• _What you are asked to do_
Beneath this line are the data; copy exactly the part of them that opens with the line containing "2. How did you present it?" and closes with the line containing "6. What could", and only that part.

BEGIN Data under study

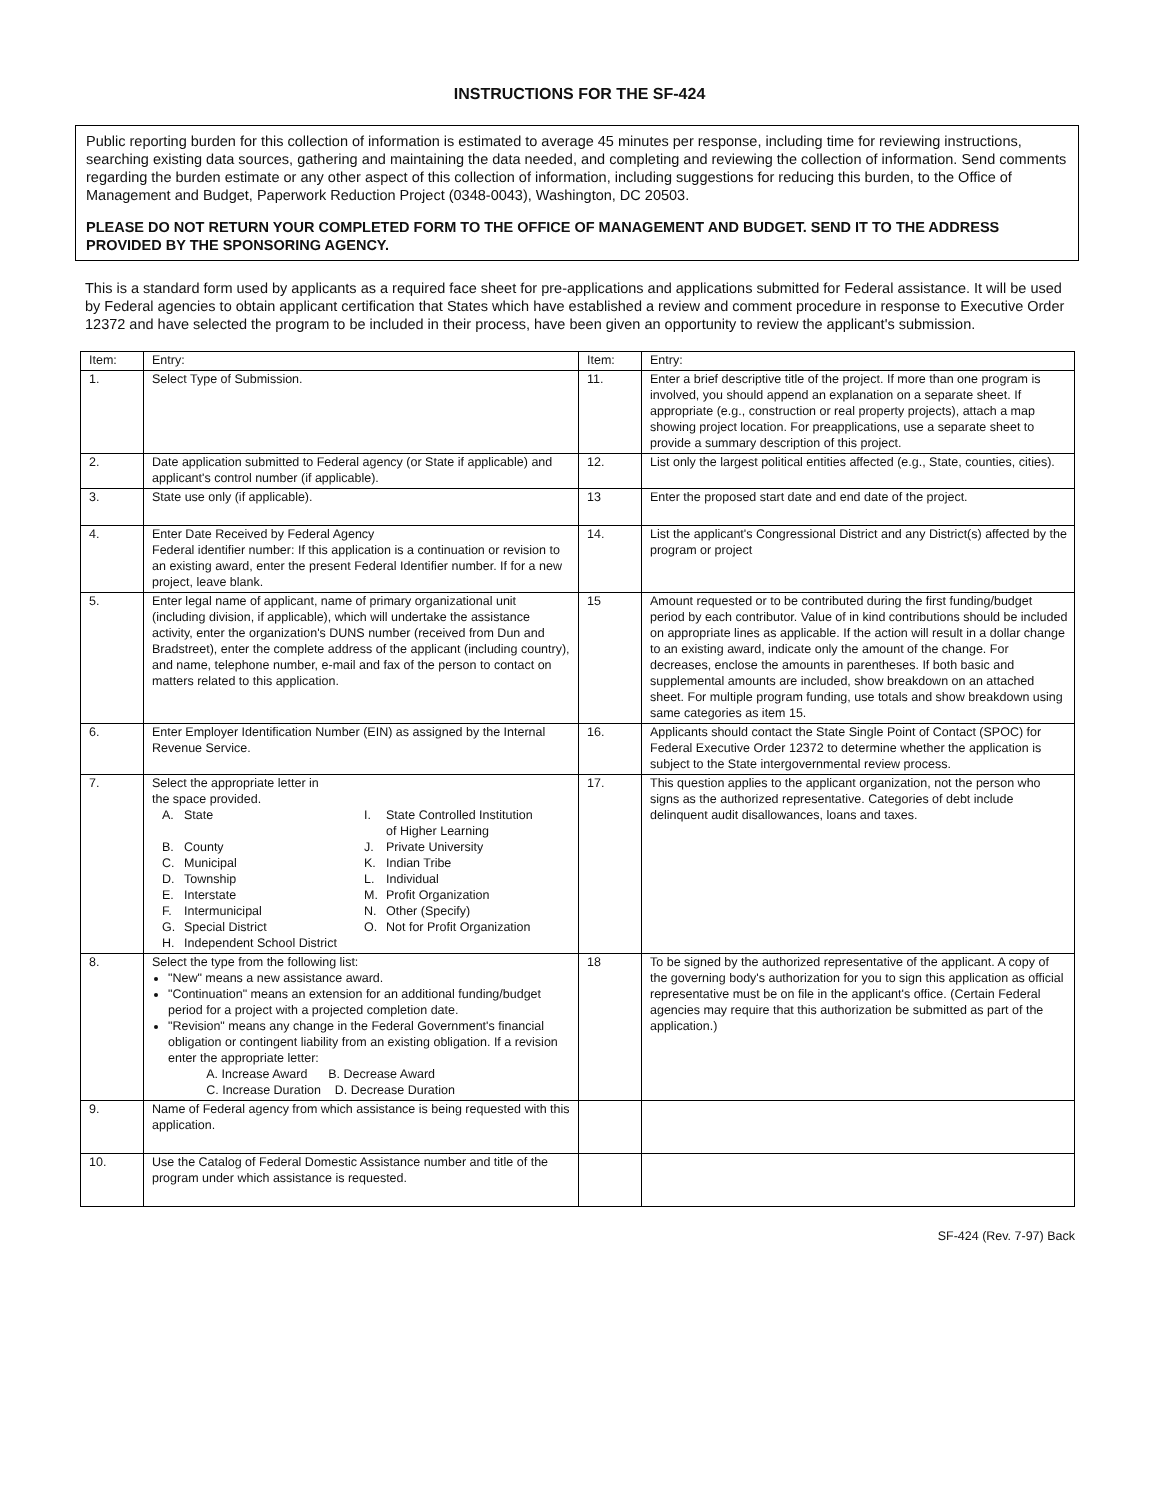INSTRUCTIONS FOR THE SF-424
Public reporting burden for this collection of information is estimated to average 45 minutes per response, including time for reviewing instructions, searching existing data sources, gathering and maintaining the data needed, and completing and reviewing the collection of information. Send comments regarding the burden estimate or any other aspect of this collection of information, including suggestions for reducing this burden, to the Office of Management and Budget, Paperwork Reduction Project (0348-0043), Washington, DC 20503.
PLEASE DO NOT RETURN YOUR COMPLETED FORM TO THE OFFICE OF MANAGEMENT AND BUDGET. SEND IT TO THE ADDRESS PROVIDED BY THE SPONSORING AGENCY.
This is a standard form used by applicants as a required face sheet for pre-applications and applications submitted for Federal assistance. It will be used by Federal agencies to obtain applicant certification that States which have established a review and comment procedure in response to Executive Order 12372 and have selected the program to be included in their process, have been given an opportunity to review the applicant's submission.
| Item: | Entry: | Item: | Entry: |
| --- | --- | --- | --- |
| 1. | Select Type of Submission. | 11. | Enter a brief descriptive title of the project. If more than one program is involved, you should append an explanation on a separate sheet. If appropriate (e.g., construction or real property projects), attach a map showing project location. For preapplications, use a separate sheet to provide a summary description of this project. |
| 2. | Date application submitted to Federal agency (or State if applicable) and applicant's control number (if applicable). | 12. | List only the largest political entities affected (e.g., State, counties, cities). |
| 3. | State use only (if applicable). | 13 | Enter the proposed start date and end date of the project. |
| 4. | Enter Date Received by Federal Agency Federal identifier number: If this application is a continuation or revision to an existing award, enter the present Federal Identifier number. If for a new project, leave blank. | 14. | List the applicant's Congressional District and any District(s) affected by the program or project |
| 5. | Enter legal name of applicant, name of primary organizational unit (including division, if applicable), which will undertake the assistance activity, enter the organization's DUNS number (received from Dun and Bradstreet), enter the complete address of the applicant (including country), and name, telephone number, e-mail and fax of the person to contact on matters related to this application. | 15 | Amount requested or to be contributed during the first funding/budget period by each contributor. Value of in kind contributions should be included on appropriate lines as applicable. If the action will result in a dollar change to an existing award, indicate only the amount of the change. For decreases, enclose the amounts in parentheses. If both basic and supplemental amounts are included, show breakdown on an attached sheet. For multiple program funding, use totals and show breakdown using same categories as item 15. |
| 6. | Enter Employer Identification Number (EIN) as assigned by the Internal Revenue Service. | 16. | Applicants should contact the State Single Point of Contact (SPOC) for Federal Executive Order 12372 to determine whether the application is subject to the State intergovernmental review process. |
| 7. | Select the appropriate letter in the space provided. A. State I. State Controlled Institution of Higher Learning B. County J. Private University C. Municipal K. Indian Tribe D. Township L. Individual E. Interstate M. Profit Organization F. Intermunicipal N. Other (Specify) G. Special District O. Not for Profit Organization H. Independent School District | 17. | This question applies to the applicant organization, not the person who signs as the authorized representative. Categories of debt include delinquent audit disallowances, loans and taxes. |
| 8. | Select the type from the following list: "New" means a new assistance award. "Continuation" means an extension for an additional funding/budget period for a project with a projected completion date. "Revision" means any change in the Federal Government's financial obligation or contingent liability from an existing obligation. If a revision enter the appropriate letter: A. Increase Award B. Decrease Award C. Increase Duration D. Decrease Duration | 18 | To be signed by the authorized representative of the applicant. A copy of the governing body's authorization for you to sign this application as official representative must be on file in the applicant's office. (Certain Federal agencies may require that this authorization be submitted as part of the application.) |
| 9. | Name of Federal agency from which assistance is being requested with this application. | | |
| 10. | Use the Catalog of Federal Domestic Assistance number and title of the program under which assistance is requested. | | |
SF-424 (Rev. 7-97) Back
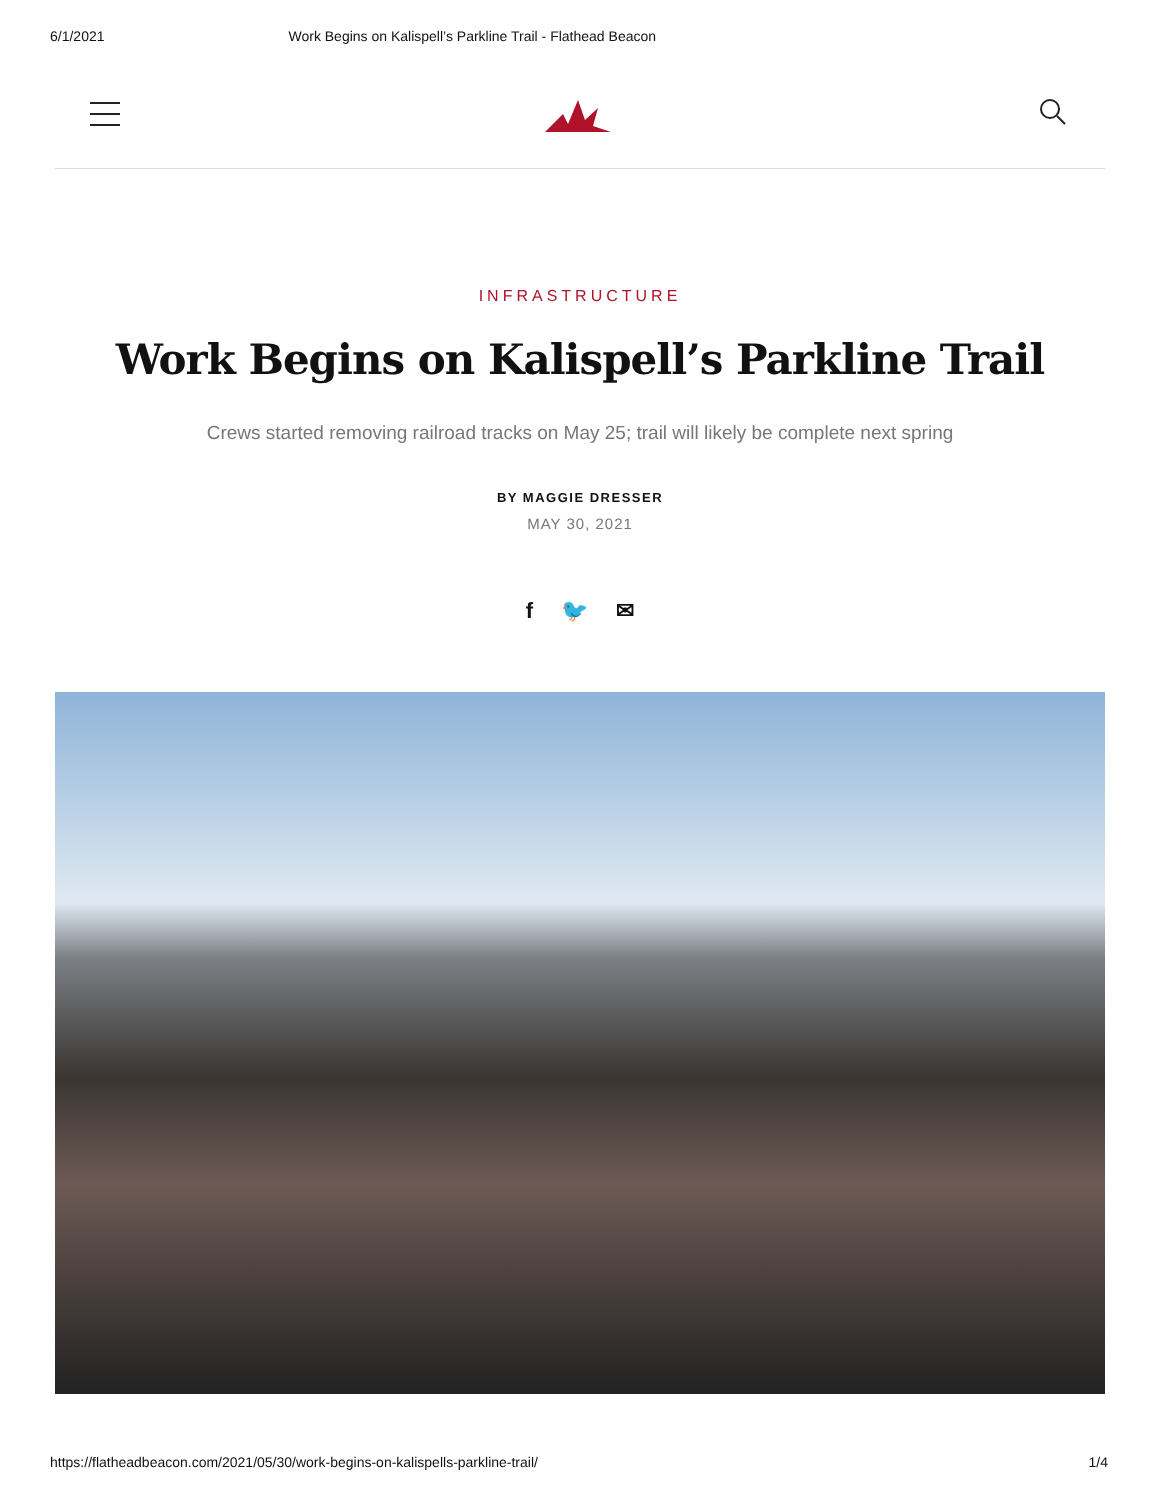6/1/2021 Work Begins on Kalispell’s Parkline Trail - Flathead Beacon
INFRASTRUCTURE
Work Begins on Kalispell’s Parkline Trail
Crews started removing railroad tracks on May 25; trail will likely be complete next spring
BY MAGGIE DRESSER
MAY 30, 2021
f 🐦 ✉
https://flatheadbeacon.com/2021/05/30/work-begins-on-kalispells-parkline-trail/ 1/4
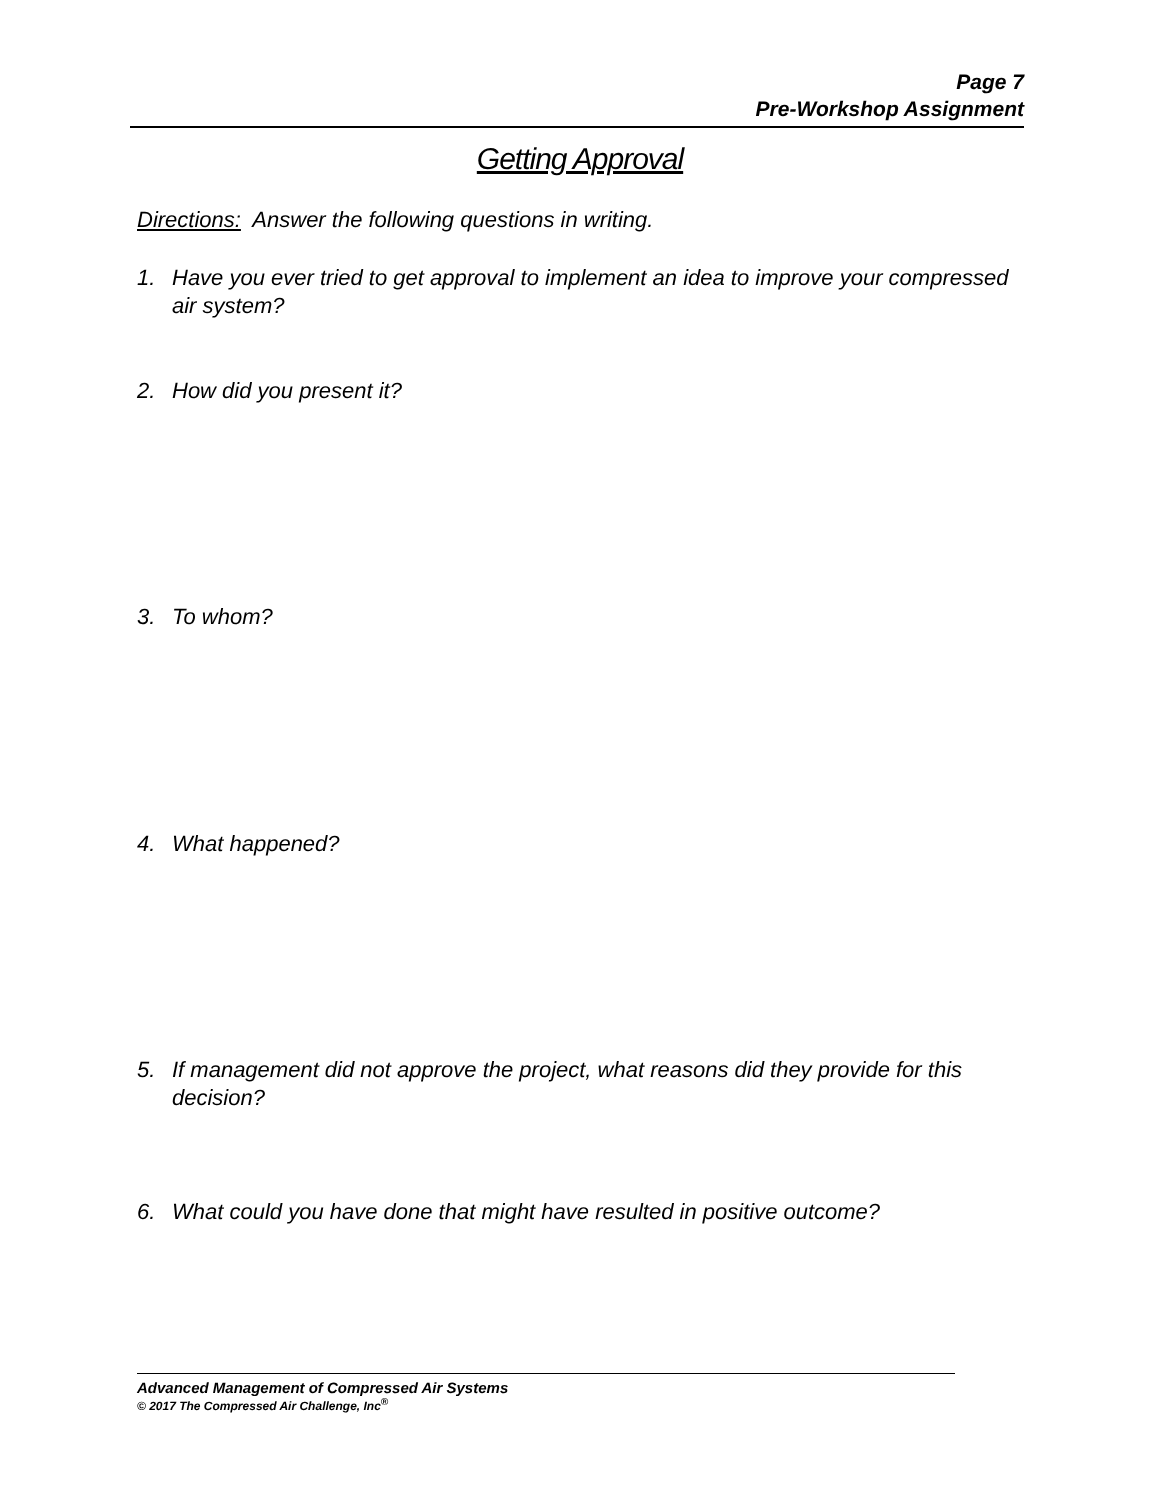Page 7
Pre-Workshop Assignment
Getting Approval
Directions: Answer the following questions in writing.
1. Have you ever tried to get approval to implement an idea to improve your compressed air system?
2. How did you present it?
3. To whom?
4. What happened?
5. If management did not approve the project, what reasons did they provide for this decision?
6. What could you have done that might have resulted in positive outcome?
Advanced Management of Compressed Air Systems
© 2017 The Compressed Air Challenge, Inc<sup>®</sup>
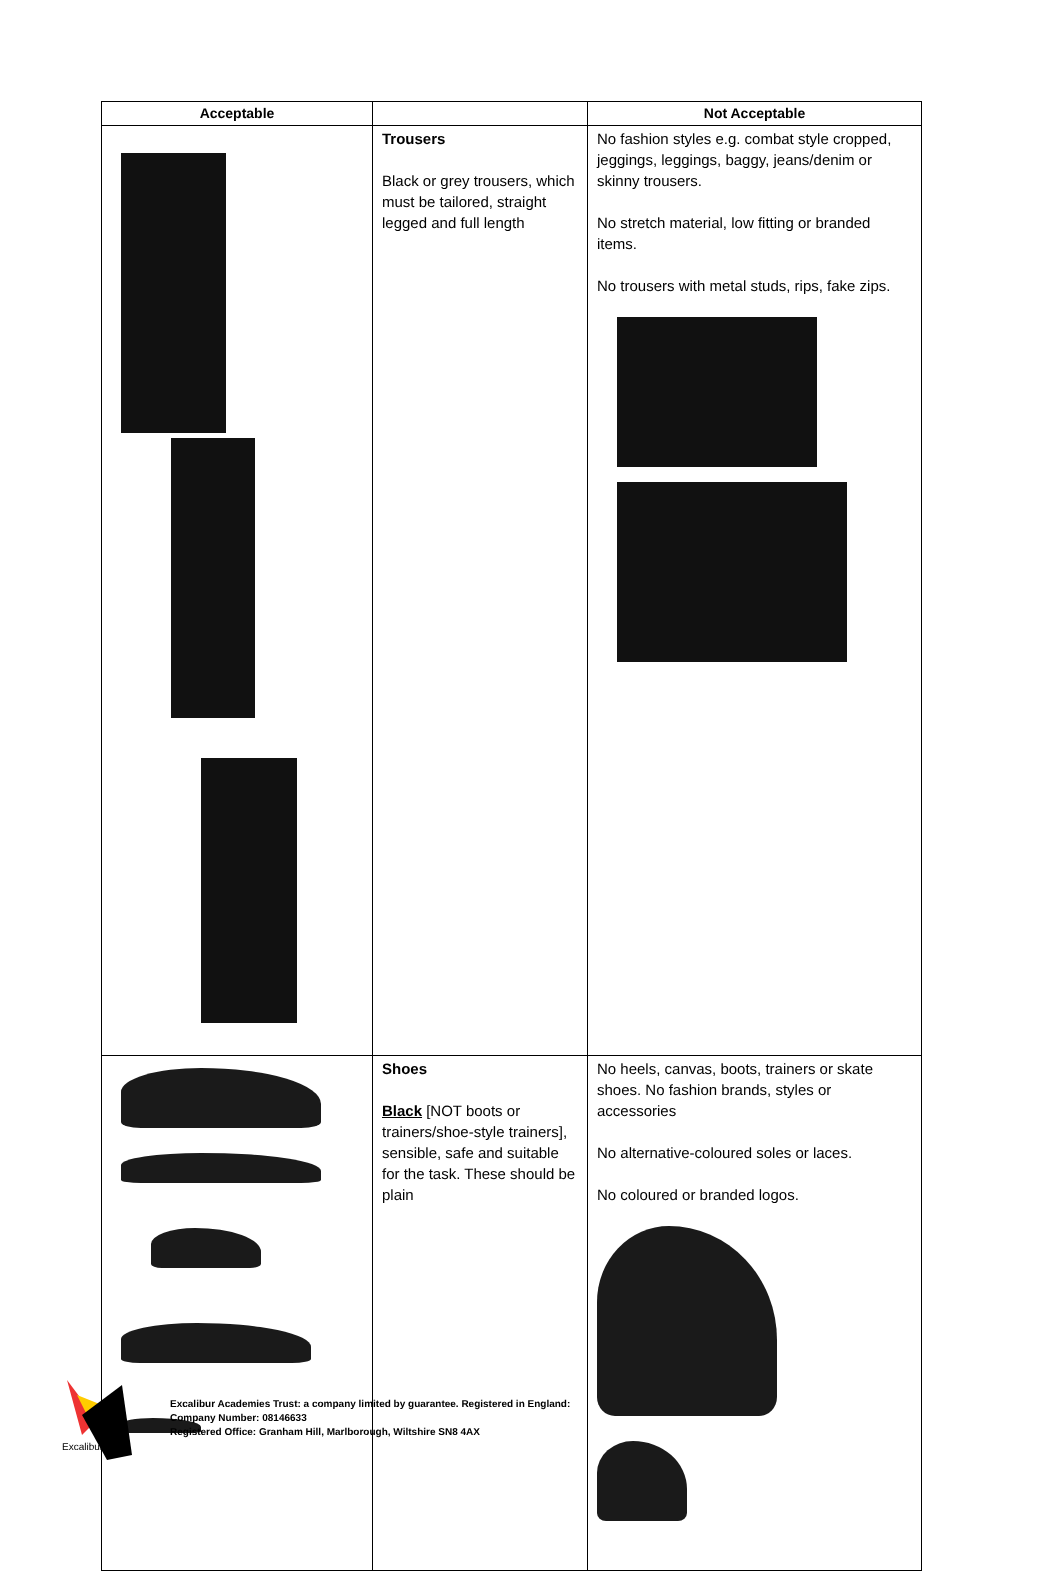| Acceptable | | Not Acceptable |
| --- | --- | --- |
| | Trousers Black or grey trousers, which must be tailored, straight legged and full length | No fashion styles e.g. combat style cropped, jeggings, leggings, baggy, jeans/denim or skinny trousers. No stretch material, low fitting or branded items. No trousers with metal studs, rips, fake zips. |
| | Shoes Black [NOT boots or trainers/shoe-style trainers], sensible, safe and suitable for the task. These should be plain | No heels, canvas, boots, trainers or skate shoes. No fashion brands, styles or accessories No alternative-coloured soles or laces. No coloured or branded logos. |
Excalibur
Excalibur Academies Trust: a company limited by guarantee. Registered in England:
Company Number: 08146633
Registered Office: Granham Hill, Marlborough, Wiltshire SN8 4AX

END Data under study

• _Output of the task_
2. How did you present it?
3. To whom?
4. What happened?
5. If management did not approve the project, what reasons did they provide for this decision?
6. What could you have done that might have resulted in positive outcome?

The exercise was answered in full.